Scikit.ML details

Elements of code

The following concepts are described in details in section ML.net details.

Definitions

  • active column: a transform can replace a column by another or just skip one, in that case, the older column may remain but will be hidden as opposed to active.
  • row: data unit for every data set, every row is usually independent from the others but not necessarily, not independant if there is a group column.
  • cursor: row iterator on a dataset
  • getter: each cursor does not give a pointer on a row (the type of row is unknown from ML.net ‘s point of view), but a cursor defines a way to access a specific column through a getter. A getter is a function which retrieve the value for a column for the current row.
  • schema: a list of typed columns

IDataView

A data view must define a schema and an access to them through the same API. By default, you should assume rows of the data are not order and can be accessed through multiple threads at the same time. IDataView API.

Subleties

Trainable transform

The training usually happens when an object is instantiated in ML.net and the next step in the pipeline requires this transform to be instantiated. The transforms in this extension postpones the training step until some cursors are created: GetRowCursor. Pipeline instanciation happens following the blue arrow (forward). Computing the prediction requires to get cursor from every step and it follows the red path (backward). You can either train a transform on the blue path (called from the constructor) or on the red path (called by the cursor instanciation). As the scoring process may create several cursors working in parallel, the training must be protected against multithreading.

_images/cursor.png

DataFrame Getters

DataFrames expects to have sortable elements which is not the case of objects representing strings ReadOnlyMemory<char> or sparse arrays VBuffer<TYPE>. Scikit.ML implements a sortable version for both of them.

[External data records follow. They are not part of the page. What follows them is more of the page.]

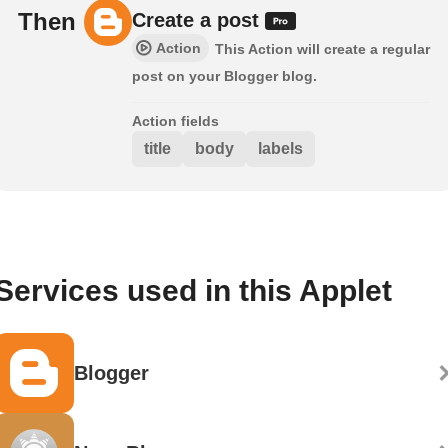
Then
Create a post
Action
This Action will create a regular
post on your Blogger blog.
Action fields
title
body
labels
Services used in this Applet
Blogger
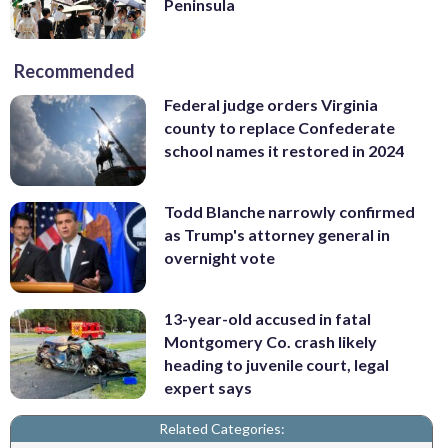
Peninsula
Recommended
Federal judge orders Virginia
county to replace Confederate
school names it restored in 2024
Todd Blanche narrowly confirmed
as Trump's attorney general in
overnight vote
13-year-old accused in fatal
Montgomery Co. crash likely
heading to juvenile court, legal
expert says
Related Categories:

  • VBuffer<TYPE> is replaced by VBufferEqSort<TYPE>,
  • ReadOnlyMemory<char> is replaced by DvText.

The biggest change comes when a user tries to get a getter available through interface IDataView. The signature is ValueMapper<TYPE> GetGetter<TYPE>(int col). DataFrame implements to let the user choose which ever type he would like to get. So the following calls do not return a null pointer, GetGetter<VBuffer<TYPE>>(0), GetGetter<VBufferEqSort<TYPE>>(0), GetGetter<ReadOnlyMemory<char>>(0), GetGetter<DvText>(0) even though DataFrame always use VBufferEqSort<TYPE> and DvText. Method GetGetter<TYPE>(int col) implements the implicit conversion requested by the user.